Stocks in Hong Kong, where many of China’s biggest companies trade, fell more than 1 percent Monday, while shares in mainland China were down about 0.50 percent.

Cutting interest rates slightly makes it a little cheaper for companies and households to borrow money and to make payments on existing loans. The interest rates on most loans are reset annually, often at the start of each year, so the full effects of Monday’s action may be delayed.

The central bank, the People’s Bank of China, reduced the one-year interest rate for commercial bank loans by a tenth of a percentage point to 3.45 percent, less than expected. But it did not reduce its benchmark interest rate for commercial banks’ five-year loans, leaving it at 4.2 percent.

A survey of 35 economists by Reuters last week showed that all of them expected the central bank to reduce interest rates for five-year loans as well as one-year loans. The five-year loans are mainly used for setting the interest rates on mortgages.

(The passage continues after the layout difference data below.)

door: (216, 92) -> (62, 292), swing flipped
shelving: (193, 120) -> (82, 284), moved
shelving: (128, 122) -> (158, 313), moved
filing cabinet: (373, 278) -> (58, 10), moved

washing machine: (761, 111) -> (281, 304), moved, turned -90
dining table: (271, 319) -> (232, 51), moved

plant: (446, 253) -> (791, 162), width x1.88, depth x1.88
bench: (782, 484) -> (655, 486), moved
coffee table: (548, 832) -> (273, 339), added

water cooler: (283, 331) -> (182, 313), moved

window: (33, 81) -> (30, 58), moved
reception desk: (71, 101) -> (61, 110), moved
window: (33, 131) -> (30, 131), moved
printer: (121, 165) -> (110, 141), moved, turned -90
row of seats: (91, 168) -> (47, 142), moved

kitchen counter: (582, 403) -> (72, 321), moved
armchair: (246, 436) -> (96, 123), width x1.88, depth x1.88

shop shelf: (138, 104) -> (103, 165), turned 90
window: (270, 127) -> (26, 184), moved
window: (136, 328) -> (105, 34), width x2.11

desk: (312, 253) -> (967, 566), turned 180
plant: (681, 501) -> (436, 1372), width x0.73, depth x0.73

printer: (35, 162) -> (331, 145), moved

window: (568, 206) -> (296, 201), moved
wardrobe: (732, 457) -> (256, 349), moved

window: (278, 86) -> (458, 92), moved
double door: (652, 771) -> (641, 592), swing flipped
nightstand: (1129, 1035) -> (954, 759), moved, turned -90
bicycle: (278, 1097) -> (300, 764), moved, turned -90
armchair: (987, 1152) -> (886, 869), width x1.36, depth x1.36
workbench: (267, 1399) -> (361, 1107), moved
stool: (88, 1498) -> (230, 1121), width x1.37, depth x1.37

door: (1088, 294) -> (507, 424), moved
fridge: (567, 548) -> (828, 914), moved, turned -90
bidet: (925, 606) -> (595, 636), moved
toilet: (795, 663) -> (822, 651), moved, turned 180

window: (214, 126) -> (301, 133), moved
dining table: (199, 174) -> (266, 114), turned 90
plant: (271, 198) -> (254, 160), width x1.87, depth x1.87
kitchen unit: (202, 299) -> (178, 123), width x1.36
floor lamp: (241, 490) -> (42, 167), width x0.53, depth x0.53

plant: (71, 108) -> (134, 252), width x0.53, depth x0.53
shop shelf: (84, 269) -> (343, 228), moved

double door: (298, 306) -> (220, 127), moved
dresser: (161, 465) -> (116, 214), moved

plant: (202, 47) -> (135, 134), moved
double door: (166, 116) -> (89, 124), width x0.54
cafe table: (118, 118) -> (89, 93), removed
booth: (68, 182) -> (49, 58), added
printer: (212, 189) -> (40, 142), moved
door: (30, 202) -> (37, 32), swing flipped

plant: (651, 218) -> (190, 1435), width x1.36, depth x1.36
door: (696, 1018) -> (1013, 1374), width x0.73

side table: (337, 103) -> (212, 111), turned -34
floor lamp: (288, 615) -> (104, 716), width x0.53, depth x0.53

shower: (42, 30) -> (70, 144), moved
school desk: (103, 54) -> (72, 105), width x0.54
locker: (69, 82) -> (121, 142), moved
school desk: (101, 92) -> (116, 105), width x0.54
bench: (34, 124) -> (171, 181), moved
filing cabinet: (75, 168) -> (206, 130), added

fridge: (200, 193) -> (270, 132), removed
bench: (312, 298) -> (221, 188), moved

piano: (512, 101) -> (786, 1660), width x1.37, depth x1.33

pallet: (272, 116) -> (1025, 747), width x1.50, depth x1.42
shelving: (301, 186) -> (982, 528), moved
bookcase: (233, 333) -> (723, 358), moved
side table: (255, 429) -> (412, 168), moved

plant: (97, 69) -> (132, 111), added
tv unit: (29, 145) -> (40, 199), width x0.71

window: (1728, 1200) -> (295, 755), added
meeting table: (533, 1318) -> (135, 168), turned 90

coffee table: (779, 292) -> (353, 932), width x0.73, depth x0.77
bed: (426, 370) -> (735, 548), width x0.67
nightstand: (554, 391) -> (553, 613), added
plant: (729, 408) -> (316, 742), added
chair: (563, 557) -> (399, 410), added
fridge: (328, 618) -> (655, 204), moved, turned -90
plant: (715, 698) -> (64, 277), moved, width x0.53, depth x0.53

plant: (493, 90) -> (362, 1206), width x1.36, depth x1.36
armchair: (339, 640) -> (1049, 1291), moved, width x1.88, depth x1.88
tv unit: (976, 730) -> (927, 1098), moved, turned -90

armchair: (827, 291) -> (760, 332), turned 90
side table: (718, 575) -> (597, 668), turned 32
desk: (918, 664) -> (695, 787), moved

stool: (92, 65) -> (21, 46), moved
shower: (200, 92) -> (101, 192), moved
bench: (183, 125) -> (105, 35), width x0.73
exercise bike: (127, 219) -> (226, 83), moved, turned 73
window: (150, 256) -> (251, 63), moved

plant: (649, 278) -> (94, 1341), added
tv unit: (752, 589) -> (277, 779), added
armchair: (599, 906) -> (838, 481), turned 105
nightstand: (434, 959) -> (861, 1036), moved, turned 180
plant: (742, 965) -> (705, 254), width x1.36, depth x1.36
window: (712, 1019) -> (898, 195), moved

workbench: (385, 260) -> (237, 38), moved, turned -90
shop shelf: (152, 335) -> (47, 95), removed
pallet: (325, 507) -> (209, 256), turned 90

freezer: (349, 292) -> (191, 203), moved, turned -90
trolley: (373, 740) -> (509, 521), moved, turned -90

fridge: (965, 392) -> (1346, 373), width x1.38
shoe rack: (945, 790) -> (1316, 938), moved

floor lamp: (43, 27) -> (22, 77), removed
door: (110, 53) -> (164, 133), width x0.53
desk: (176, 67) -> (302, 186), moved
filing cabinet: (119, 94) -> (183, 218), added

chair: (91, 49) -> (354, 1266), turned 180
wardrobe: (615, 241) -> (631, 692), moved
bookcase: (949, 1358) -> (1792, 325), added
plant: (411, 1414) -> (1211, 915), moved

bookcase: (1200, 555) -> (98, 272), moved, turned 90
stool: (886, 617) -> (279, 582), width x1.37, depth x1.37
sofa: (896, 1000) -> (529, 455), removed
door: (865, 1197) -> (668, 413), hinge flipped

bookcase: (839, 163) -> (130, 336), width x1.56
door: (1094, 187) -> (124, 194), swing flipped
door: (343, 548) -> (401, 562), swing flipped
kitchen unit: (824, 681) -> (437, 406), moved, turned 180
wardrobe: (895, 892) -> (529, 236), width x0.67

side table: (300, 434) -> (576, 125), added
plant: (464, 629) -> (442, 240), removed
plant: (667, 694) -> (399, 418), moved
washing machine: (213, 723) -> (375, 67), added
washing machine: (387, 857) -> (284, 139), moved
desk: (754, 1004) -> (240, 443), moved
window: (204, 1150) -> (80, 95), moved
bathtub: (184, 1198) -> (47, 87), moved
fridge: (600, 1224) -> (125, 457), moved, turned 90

Last week, the central bank lowered borrowing costs for commercial banks by 0.15 percentage points. By making a more modest cut in the lending rates, policymakers were, in effect, widening the profit margins for banks.

China’s commercial banks have lent massively in recent years to real estate developers and home buyers — the same groups that have been hit hardest by China’s housing crash.

More than 50 real estate developers have already defaulted or stopped payments on overseas bonds. Country Garden has become the country’s largest developer to run into financial difficulties in the past two weeks.

The opaque accounting of China’s state-controlled financial system has made it difficult for outsiders to discern the scale of the banks’ real estate-related losses. Wider profit margins on loans could help these banks accumulate more reserves to offset these losses.